La disertora Beneforti Barbara   -  Iacobellieditore, 2016  -  I Leggendari

A volte le cose fatte per rimedio riescono meglio di quelle fatte per volontà. E infatti, quando l'Ersilia, bella come il sole, si ritrova incinta di un certo Giobatta e scopre che lui è già sposato, accetta di diventare la moglie del fratello Ferruccio e tutto va per il meglio. Così nasce Luce che, con quel suo nome di cosa e non di persona, cresce nella grande famiglia con un branco di fratelli per metà cugini. Ed è lei, quasi settanta anni dopo, a ritessere i fili della memoria di quella famiglia e di quel paese del pistoiese, quando la Toscana era ancora un Granducato. Per i contadini analfabeti la miseria era la stessa, allora come quando l'Italia si riunisce sotto il Re piemontese: sono loro i primi a essere chiamati per la leva obbligatoria, cinque anni di assenza dai campi che potevano significare la rovina. E per i renitenti non c'era scampo se non l'automutilazione o la fuga. Ora che le ombre minacciose della prima guerra mondiale incombono sul paese e sui suoi nipoti, la vecchia Luce ricorda il suo amante di gioventù, Vittorio detto il Tacca, che contadino non era voluto restare e a quella "guerra dei signori" non aveva voluto partecipare.
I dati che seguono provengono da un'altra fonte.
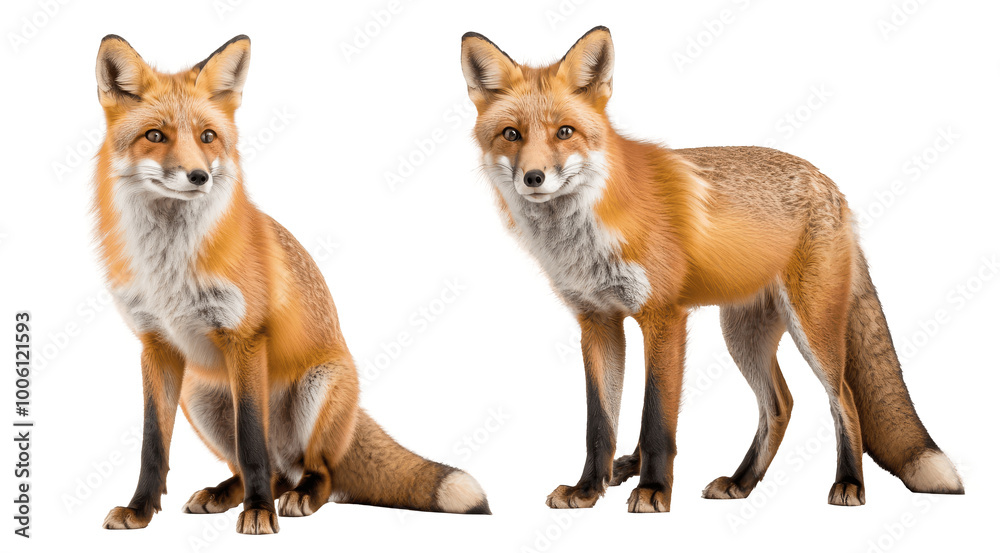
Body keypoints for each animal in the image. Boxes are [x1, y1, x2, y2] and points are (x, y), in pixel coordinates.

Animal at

Lei aveva fatto il possibile e l'impossibile per salvarlo - e di stupro allora ancora non si parlava, se ne moriva, a volte. Aveva sottratto un disertore alle autorità e più che altro si sentiva lei stessa una disertora, perché se i potenti ascoltassero le donne di guerre non se ne farebbero e non se ne sarebbero mai fatte, e gli uomini non sarebbero andati a morire.